**Problem**
Could you return every record below exactly as it stands, leaving out the pictures?

[Document layout detection data]
········
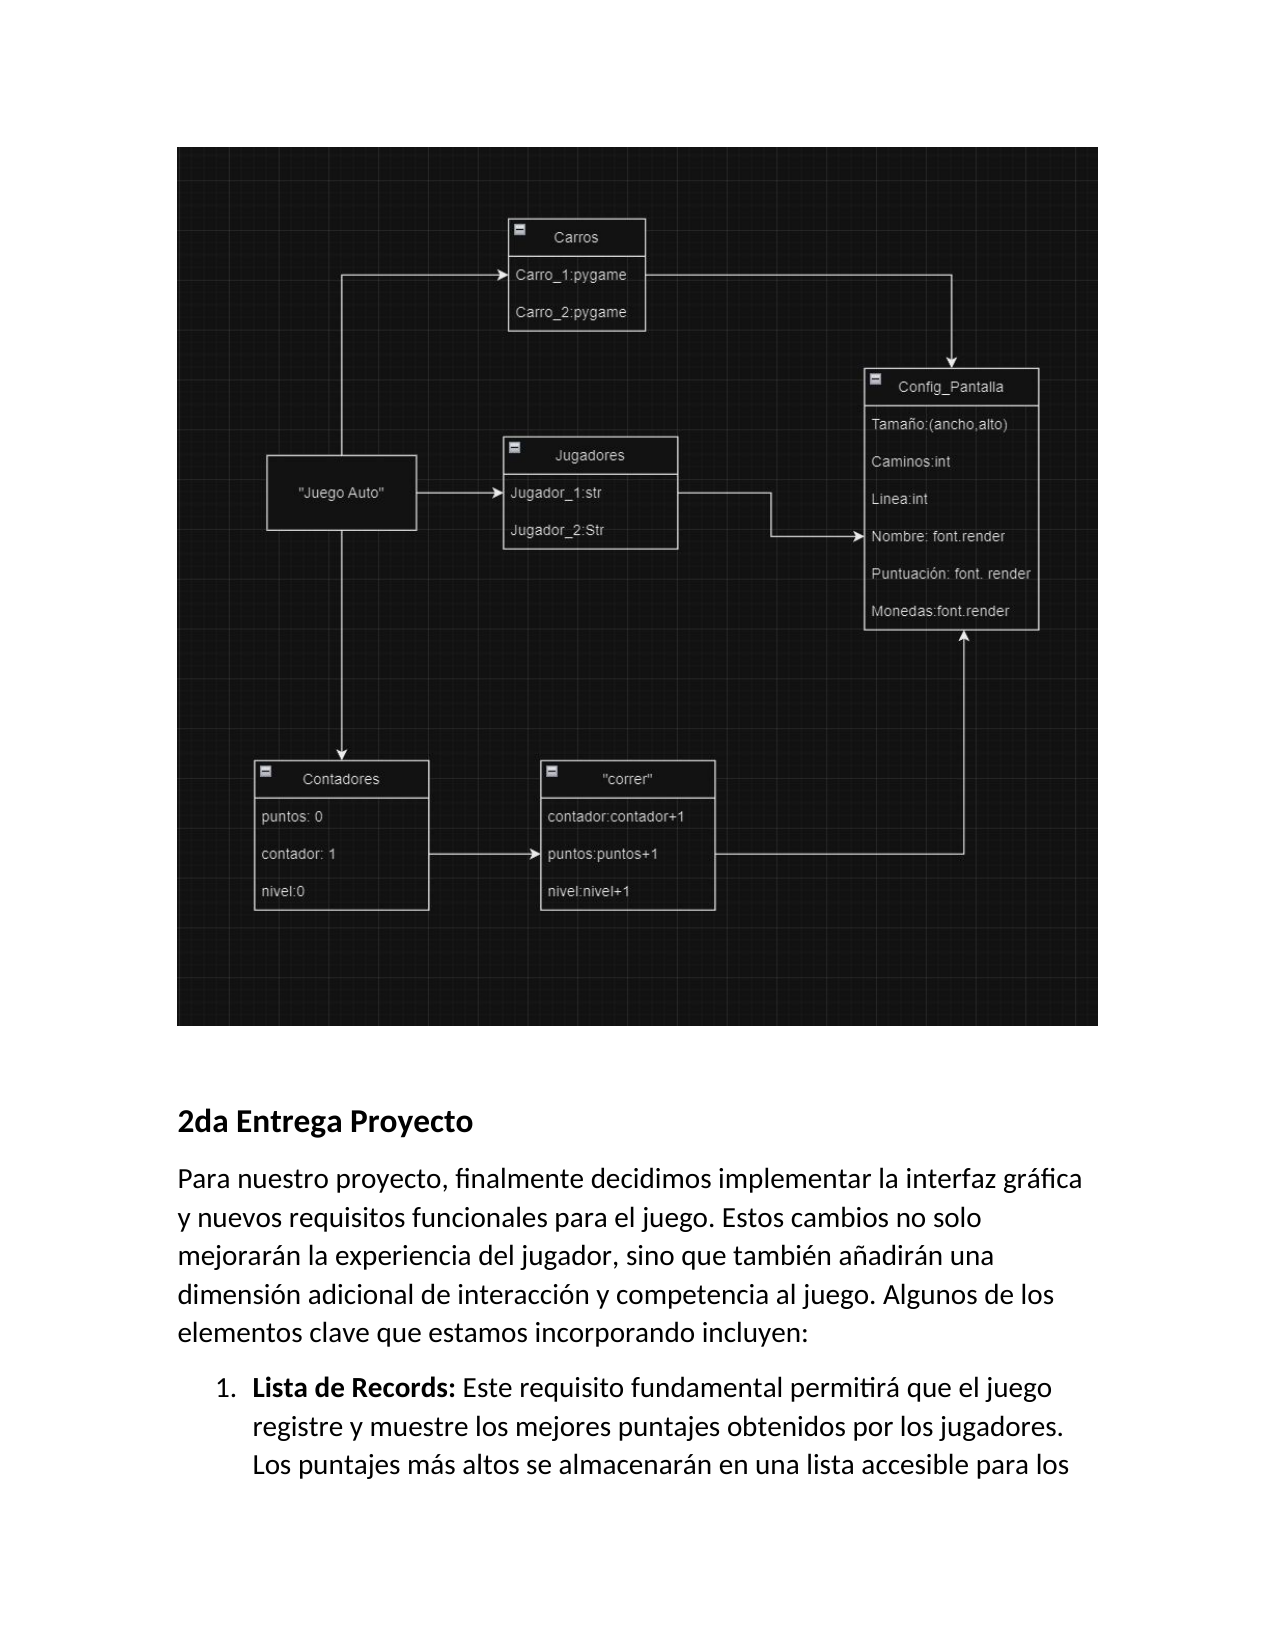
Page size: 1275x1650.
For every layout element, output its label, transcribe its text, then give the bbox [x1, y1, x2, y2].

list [215, 1369, 1098, 1482]
text 2da Entrega Proyecto [177, 1100, 1098, 1141]
picture [177, 147, 1098, 1026]
text Para nuestro proyecto, finalmente decidimos implementar la interfaz gráfica y nuevos requisitos funcionales para el juego. Estos cambios no solo mejorarán la experiencia del jugador, sino que también añadirán una dimensión adicional de interacción y competencia al juego. Algunos de los elementos clave que estamos incorporando incluyen: [177, 1160, 1098, 1350]
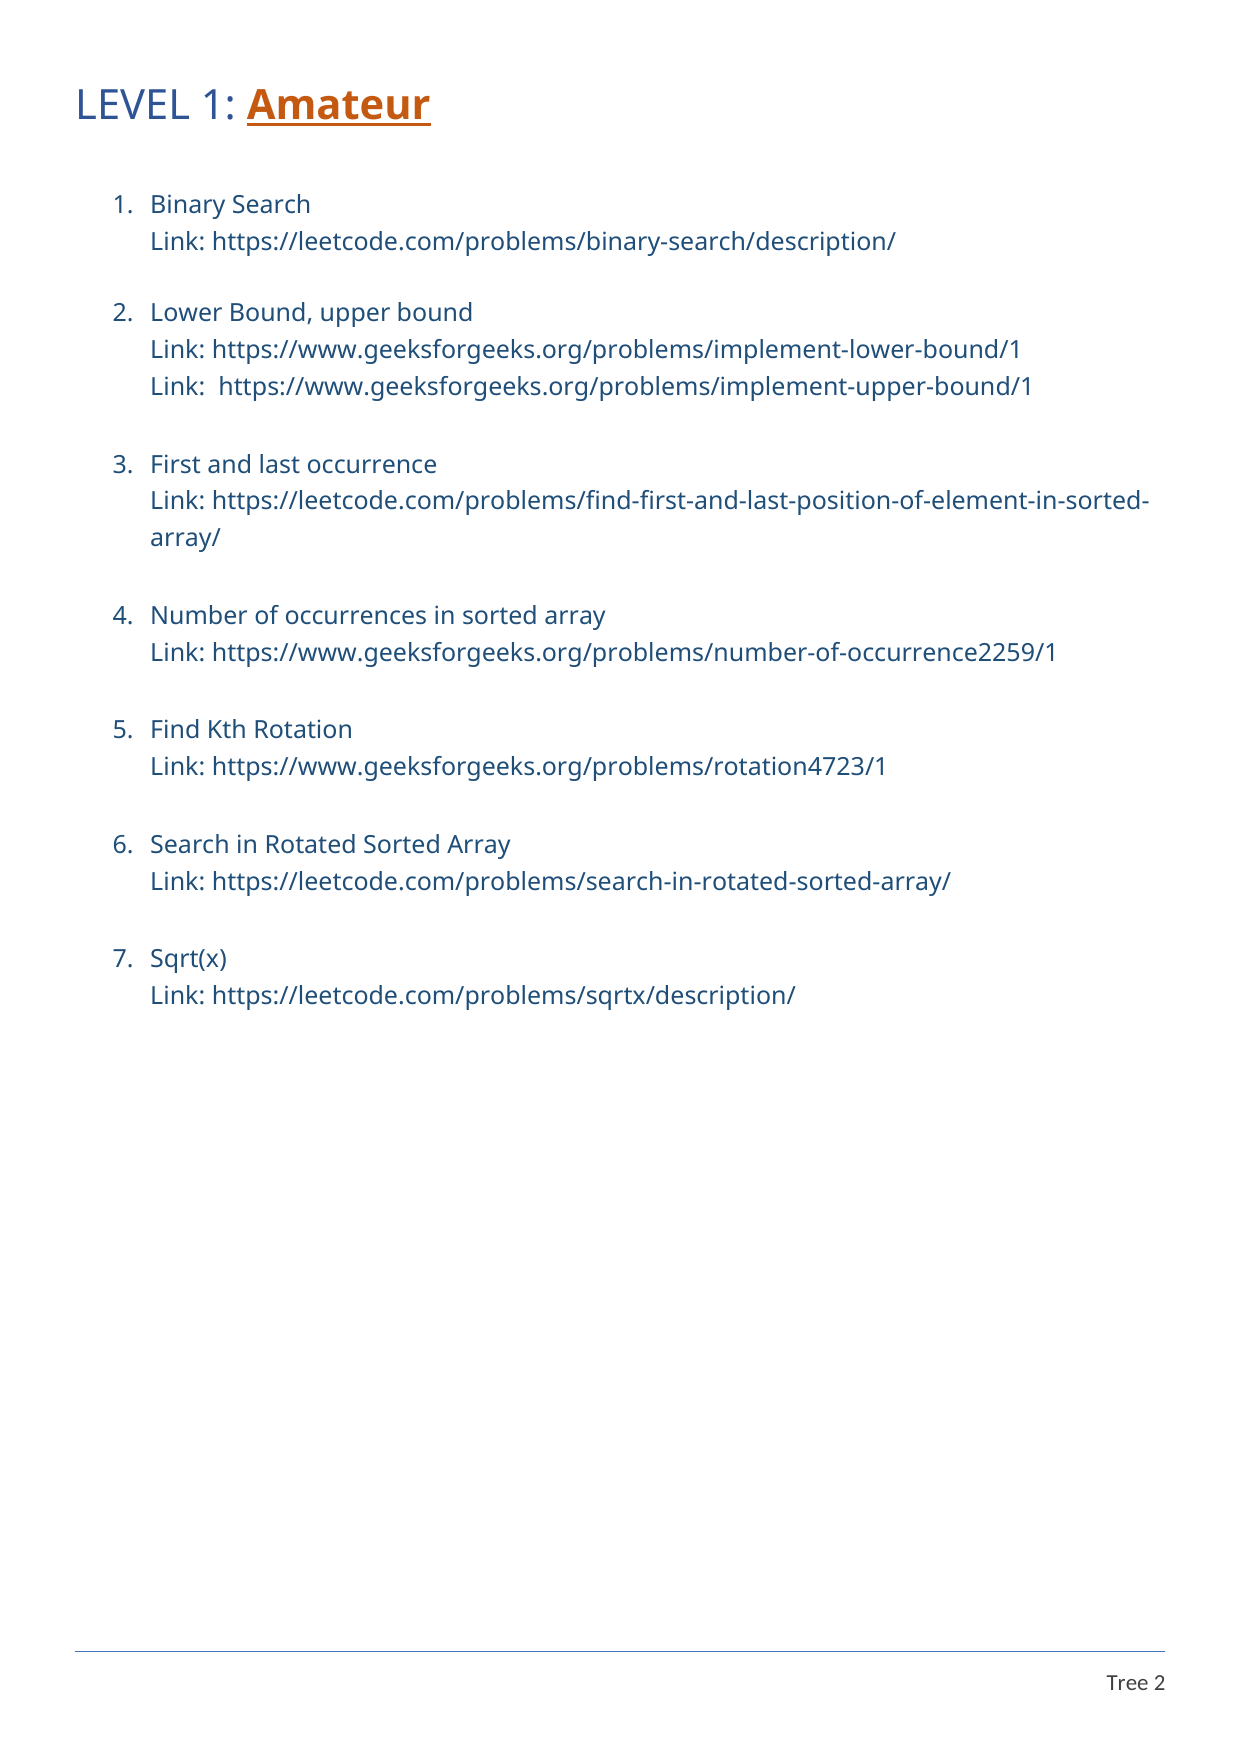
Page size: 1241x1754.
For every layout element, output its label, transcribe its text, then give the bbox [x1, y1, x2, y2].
········
**Finished task**
Page size: 1275x1650.
For every layout element, output its label, transcribe its text, then give the bbox [x1, y1, x2, y2].

list [215, 1369, 1098, 1482]
text 2da Entrega Proyecto [177, 1100, 1098, 1141]
picture [177, 147, 1098, 1026]
text Para nuestro proyecto, finalmente decidimos implementar la interfaz gráfica y nuevos requisitos funcionales para el juego. Estos cambios no solo mejorarán la experiencia del jugador, sino que también añadirán una dimensión adicional de interacción y competencia al juego. Algunos de los elementos clave que estamos incorporando incluyen: [177, 1160, 1098, 1350]
Page size: 1241x1754.
For every layout element, output its label, transcribe its text, then give the bbox [x1, y1, x2, y2].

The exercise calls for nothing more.